Good progress is being achieved with (i) studies completed (detailed value chains, SPS, agro-logistic centers as marketing infrastructures); (ii) technical design on-going (irrigation, feeder roads); (iii) 500 tons of improved climate-smart varieties of rice (350 tons) and maize (150 tons) seeds procured and distributed on time to about 11,000 farmers in 2022 (60% women and 35% youth 18-35 years old) and 16,000 farmers in 2023 through a digital mobile application to ensure targeting, transparency, and efficiency with positive impact on agricultural productivity and production contributing to improve country food security in this context of global food crisis; (iv) the implementation of the matching grant (MG) with about 7,000 business plans applications received from smallholders and SMEs. A total of 19 SMEs competitively selected received their grant for an amount of $4 million and $2.6 millions of private capital mobilized to match the grant. The smallholders and groups' applications are being assessed by the country MG selection committee with support from the technical assistance firm hired.

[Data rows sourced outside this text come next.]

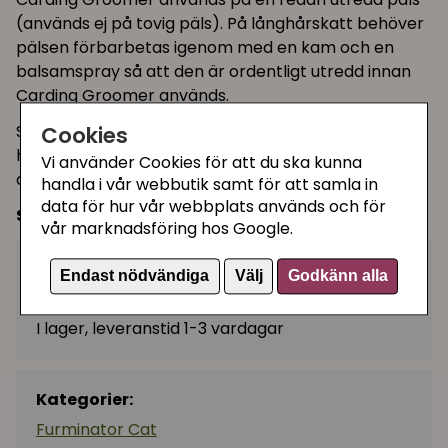
(används ej på tovig päls). På långhårskatt behöver
pälsen förbarbetas igenom med en kam och en
balsamspray så att den är ordentligt utredd innan
Carding Groomer används.
Skäret i rostgritt stål kan bytas, det klickas loss vid
Cookies
handtag med enkelt knapplås. Gummigreppet gör
Vi använder Cookies för att du ska kunna
den bekväm att hålla i.
handla i vår webbutik samt för att samla in
data för hur vår webbplats används och för
Storlek:
7 × 15 cm
vår marknadsföring hos Google.
179 kr
Köp
Endast nödvändiga
Välj
Godkänn alla
−
+
I lager, leveranstid 1-3 vardagar
Kategorier:
Furminator Cat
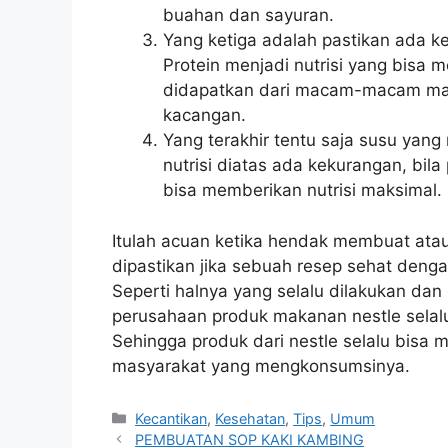
buahan dan sayuran.
Yang ketiga adalah pastikan ada ke
Protein menjadi nutrisi yang bisa 
didapatkan dari macam-macam mak
kacangan.
Yang terakhir tentu saja susu yang
nutrisi diatas ada kekurangan, bil
bisa memberikan nutrisi maksimal.
Itulah acuan ketika hendak membuat ata
dipastikan jika sebuah resep sehat deng
Seperti halnya yang selalu dilakukan dan 
perusahaan produk makanan nestle selalu 
Sehingga produk dari nestle selalu bisa 
masyarakat yang mengkonsumsinya.
Categories
Kecantikan
,
Kesehatan
,
Tips
,
Umum
PEMBUATAN SOP KAKI KAMBING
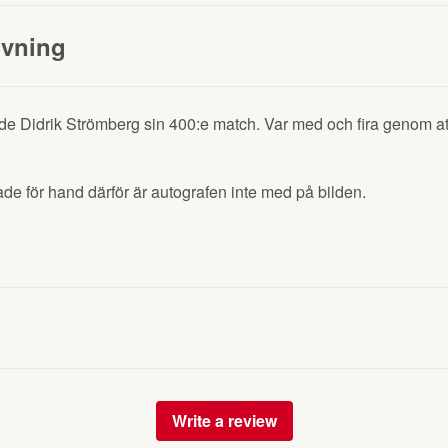
ivning
e Didrik Strömberg sin 400:e match. Var med och fira genom a
rade för hand därför är autografen inte med på bilden.
Write a review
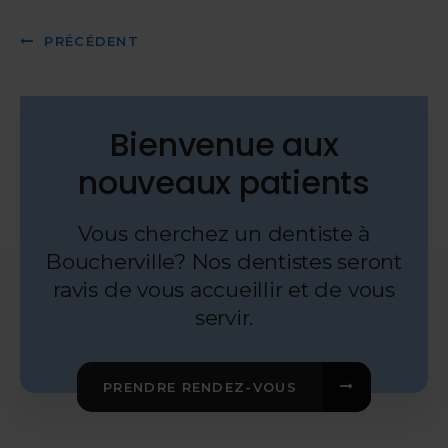
PRÉCÉDENT
Bienvenue aux
nouveaux patients
Vous cherchez un dentiste à
Boucherville? Nos dentistes seront
ravis de vous accueillir et de vous
servir.
PRENDRE RENDEZ-VOUS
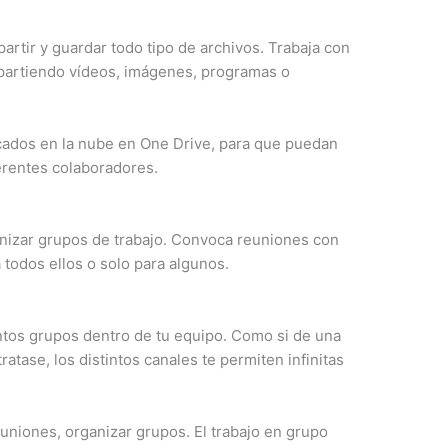
rtir y guardar todo tipo de archivos. Trabaja con
partiendo vídeos, imágenes, programas o
bicados en la nube en One Drive, para que puedan
ferentes colaboradores.
nizar grupos de trabajo. Convoca reuniones con
 todos ellos o solo para algunos.
ntos grupos dentro de tu equipo. Como si de una
atase, los distintos canales te permiten infinitas
euniones, organizar grupos. El trabajo en grupo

The AG team is cooperating with the Transport, Land and Water GPs to quickly prepare the additional financing to support the fertilizer program ($15M) combined with (i) rural/peri-urban water program ($20M) to expand irrigation and improve access to drinkable water; and (ii) land tenure intervention ($10M) building on GIRAV experience in improving/securing women land ownership and promoting digital registration.